- **Consigne**:
Recopie toutes les lignes du listing en remplaçant « Herstellung » par « Fertigung », sans rien modifier d'autre. Laisse les images de côté dans ta réponse.

+===+

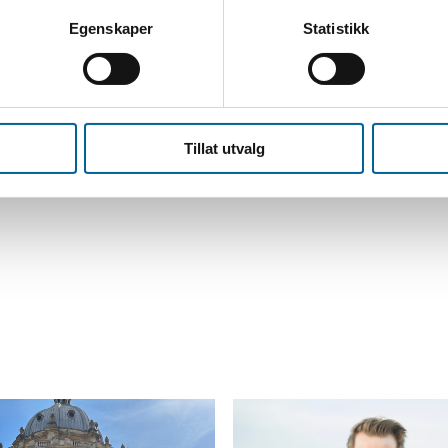
invitasjoner til våre arrangem
Egenskaper
Statistikk
Registrer deg her
Tillat utvalg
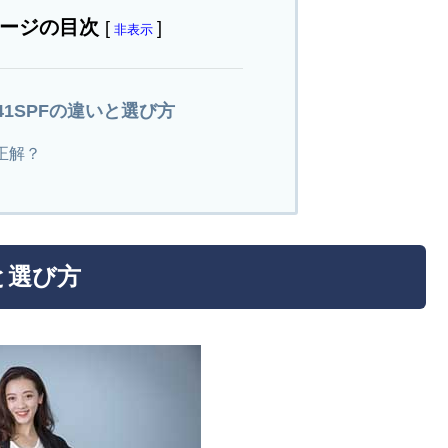
ージの目次
[
]
非表示
941SPFの違いと選び方
正解？
いと選び方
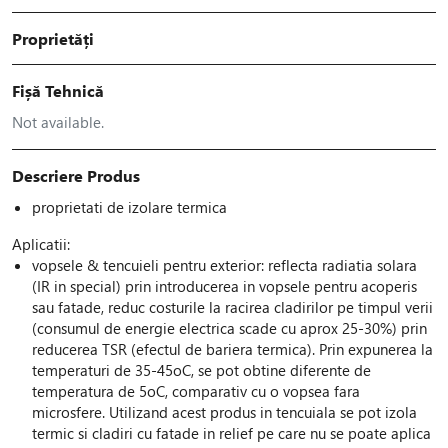
Proprietăți
Fișă Tehnică
Not available.
Descriere Produs
proprietati de izolare termica
Aplicatii:
vopsele & tencuieli pentru exterior: reflecta radiatia solara
(IR in special) prin introducerea in vopsele pentru acoperis
sau fatade, reduc costurile la racirea cladirilor pe timpul verii
(consumul de energie electrica scade cu aprox 25-30%) prin
reducerea TSR (efectul de bariera termica). Prin expunerea la
temperaturi de 35-45oC, se pot obtine diferente de
temperatura de 5oC, comparativ cu o vopsea fara
microsfere. Utilizand acest produs in tencuiala se pot izola
termic si cladiri cu fatade in relief pe care nu se poate aplica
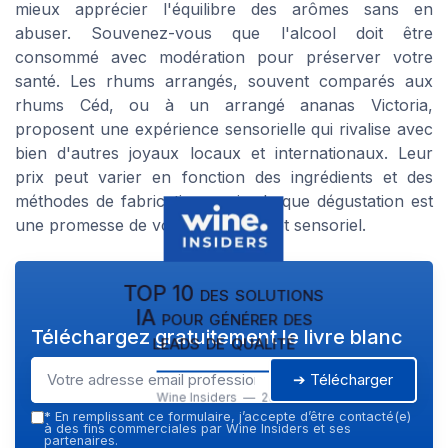
mieux apprécier l'équilibre des arômes sans en
abuser. Souvenez-vous que l'alcool doit être
consommé avec modération pour préserver votre
santé. Les rhums arrangés, souvent comparés aux
rhums Céd, ou à un arrangé ananas Victoria,
proposent une expérience sensorielle qui rivalise avec
bien d'autres joyaux locaux et internationaux. Leur
prix peut varier en fonction des ingrédients et des
méthodes de fabrication, mais chaque dégustation est
une promesse de voyage culturel et sensoriel.
TOP 10 des solutions
IA pour générer des
Téléchargez gratuitement le livre blanc
leads de qualité
➔ Télécharger
Wine Insiders — 2026
*
En remplissant ce formulaire, j’accepte d’être contacté(e)
à des fins commerciales par Wine Insiders et ses
partenaires.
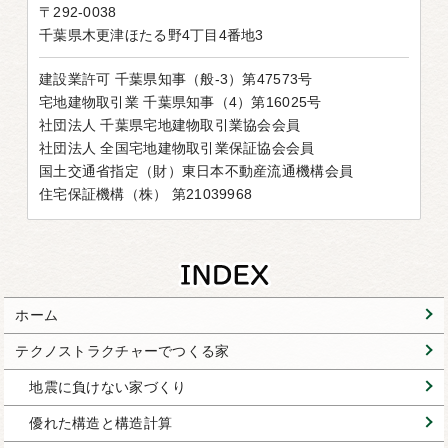
〒292-0038
千葉県木更津ほたる野4丁目4番地3
建設業許可 千葉県知事（般-3）第47573号
宅地建物取引業 千葉県知事（4）第16025号
社団法人 千葉県宅地建物取引業協会会員
社団法人 全国宅地建物取引業保証協会会員
国土交通省指定（財）東日本不動産流通機構会員
住宅保証機構（株） 第21039968
ホーム
テクノストラクチャーでつくる家
地震に負けない家づくり
優れた構造と構造計算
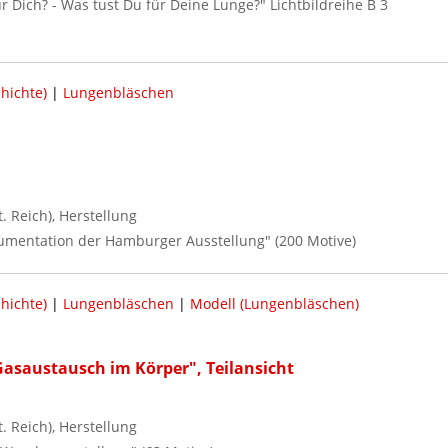
ür Dich? - Was tust Du für Deine Lunge?" Lichtbildreihe B 3
hichte)
|
Lungenbläschen
 Reich), Herstellung
kumentation der Hamburger Ausstellung" (200 Motive)
hichte)
|
Lungenbläschen
|
Modell (Lungenbläschen)
Gasaustausch im Körper", Teilansicht
 Reich), Herstellung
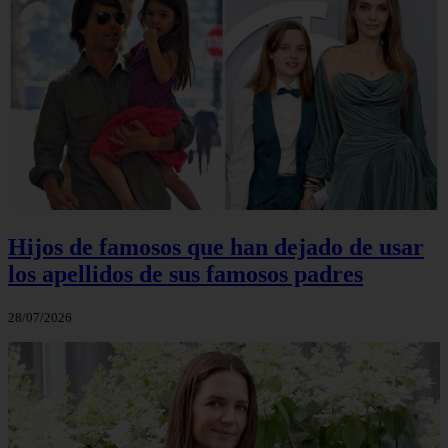
Hijos de famosos que han dejado de usar
los apellidos de sus famosos padres
28/07/2026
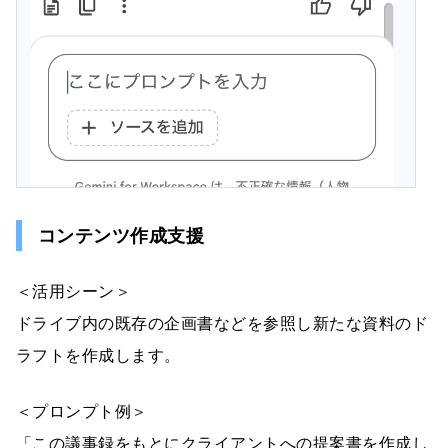
コンテンツ作成支援
＜活用シーン＞
ドライブ内の既存の企画書などを参照し新たな資料のド
ラフトを作成します。
＜プロンプト例＞
「この議事録をもとにクライアントへの提案書を作成し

+===+

- **Résultat**:
invitasjoner til våre arrangem
Egenskaper
Statistikk
Registrer deg her
Tillat utvalg
ージの目次
[
]
非表示
941SPFの違いと選び方
正解？
いと選び方
Proprietăți
Fișă Tehnică
Not available.
Descriere Produs
proprietati de izolare termica
Aplicatii:
vopsele & tencuieli pentru exterior: reflecta radiatia solara
(IR in special) prin introducerea in vopsele pentru acoperis
sau fatade, reduc costurile la racirea cladirilor pe timpul verii
(consumul de energie electrica scade cu aprox 25-30%) prin
reducerea TSR (efectul de bariera termica). Prin expunerea la
temperaturi de 35-45oC, se pot obtine diferente de
temperatura de 5oC, comparativ cu o vopsea fara
microsfere. Utilizand acest produs in tencuiala se pot izola
termic si cladiri cu fatade in relief pe care nu se poate aplica
mieux apprécier l'équilibre des arômes sans en
abuser. Souvenez-vous que l'alcool doit être
consommé avec modération pour préserver votre
santé. Les rhums arrangés, souvent comparés aux
rhums Céd, ou à un arrangé ananas Victoria,
proposent une expérience sensorielle qui rivalise avec
bien d'autres joyaux locaux et internationaux. Leur
prix peut varier en fonction des ingrédients et des
méthodes de fabrication, mais chaque dégustation est
une promesse de voyage culturel et sensoriel.
TOP 10 des solutions
IA pour générer des
Téléchargez gratuitement le livre blanc
leads de qualité
➔ Télécharger
Wine Insiders — 2026
*
En remplissant ce formulaire, j’accepte d’être contacté(e)
à des fins commerciales par Wine Insiders et ses
partenaires.
〒292-0038
千葉県木更津ほたる野4丁目4番地3
建設業許可 千葉県知事（般-3）第47573号
宅地建物取引業 千葉県知事（4）第16025号
社団法人 千葉県宅地建物取引業協会会員
社団法人 全国宅地建物取引業保証協会会員
国土交通省指定（財）東日本不動産流通機構会員
住宅保証機構（株） 第21039968
ホーム
テクノストラクチャーでつくる家
地震に負けない家づくり
優れた構造と構造計算
ür Dich? - Was tust Du für Deine Lunge?" Lichtbildreihe B 3
hichte)
|
Lungenbläschen
 Reich), Fertigung
kumentation der Hamburger Ausstellung" (200 Motive)
hichte)
|
Lungenbläschen
|
Modell (Lungenbläschen)
Gasaustausch im Körper", Teilansicht
 Reich), Fertigung
Hijos de famosos que han dejado de usar
los apellidos de sus famosos padres
28/07/2026
コンテンツ作成支援
＜活用シーン＞
ドライブ内の既存の企画書などを参照し新たな資料のド
ラフトを作成します。
＜プロンプト例＞
「この議事録をもとにクライアントへの提案書を作成し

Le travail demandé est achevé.